As for the second issue of “validation”, an obiter part of the judgment given the decision on the first issue, the court rejected the submission on behalf of Ms Stanley to the effect that a late decision was in fact no decision at all. Rather it found, at paragraph 51, that:
“…as at the date of the review decision, that decision replaced the original decision of the authority and there would be no legitimate interest in doing other than addressing such legal challenge as there might be to what was decided on the review.”

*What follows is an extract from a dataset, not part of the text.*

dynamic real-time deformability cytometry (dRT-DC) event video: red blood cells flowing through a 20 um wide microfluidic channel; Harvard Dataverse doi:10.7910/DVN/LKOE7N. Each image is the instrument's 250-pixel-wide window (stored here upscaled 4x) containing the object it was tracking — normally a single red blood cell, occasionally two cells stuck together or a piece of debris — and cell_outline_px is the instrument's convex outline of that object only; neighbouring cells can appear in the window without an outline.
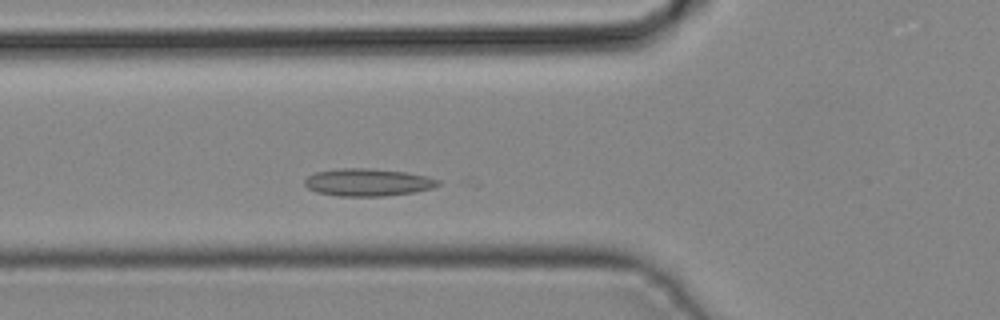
{"species": "common noctule bat (a hibernating species)", "species_latin": "Nyctalus noctula", "temperature_condition": "cold", "stored_images_in_passage": 29, "camera_frame_rate_fps": 3000, "um_per_image_px": 0.085, "animal": {"sex": "male", "body_mass_g": 19.2, "forearm_length_mm": 51.8}, "frame": {"image": 1, "passage_image": 6, "time_ms": 1.667, "image_size_px": [1000, 320], "cell_outline_px": [[440, 184], [432, 188], [412, 192], [384, 196], [336, 196], [316, 192], [308, 188], [304, 184], [304, 180], [308, 176], [316, 172], [340, 168], [368, 168], [404, 172], [428, 176], [440, 180]], "centroid_in_image_um": [31.24, 15.5], "position_along_channel_um": 94.6, "area_um2": 21.33}}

Implications of the judgment
In the vast majority of cases parties can sensibly and clearly agree to extend the time for the notification of any review decision if and as required. In a typically pragmatic approach, the Court of Appeal has made clear that the parties can keep the process “open-ended”, and there may be very good reasons for doing so, such that an actual date is not required.
As for the “validation” issue the court preferred to frame its analysis by rejecting the notion that a late decision was ‘invalid’ in any sense or in need of validation. Further, if a review decision was to arrive after an appeal against the section 184 decision had been lodged the court must decide whether the appeal is academic or still of relevance. In that they followed the judgments and approach of Chadwick LJ in William v Wandsworth LBC; Bellamy v Hounslow LBC  H.L.R. 809 at  and of HHJ Melissa Clarke in Ngnoguem v Milton Keynes Council (2019). McCombe LJ explained:
“50…once the authority fails to notify a review decision in time, but produces a late review decision, the applicant has a choice of an appeal against the original decision or the review decision but not both. If he/she does appeal against both, as Judge Clarke said in Ngnoguem, the first appeal will remain an appeal before the County Court, but the review decision will not be a nullity; unless there is some distinct factor giving rise to a legitimate interest in pursuing a quashing of the first decision (Deugi), the court (as in Bellamy) will treat the composite case as an appeal against the review.”
As already noted, the decision on ‘validation’ was obiter and the court will be required to look again at the status of a review decision when made late when it considers Ngnoguem on a date still to be listed.
Finally, this case review would not be complete without acknowledging and thanking Angela Byrne and Mateusz Plaza of Welwyn Hatfield Borough Council’s Legal Services not only for their instructions but for the tremendous support, guidance and insight they provided throughout.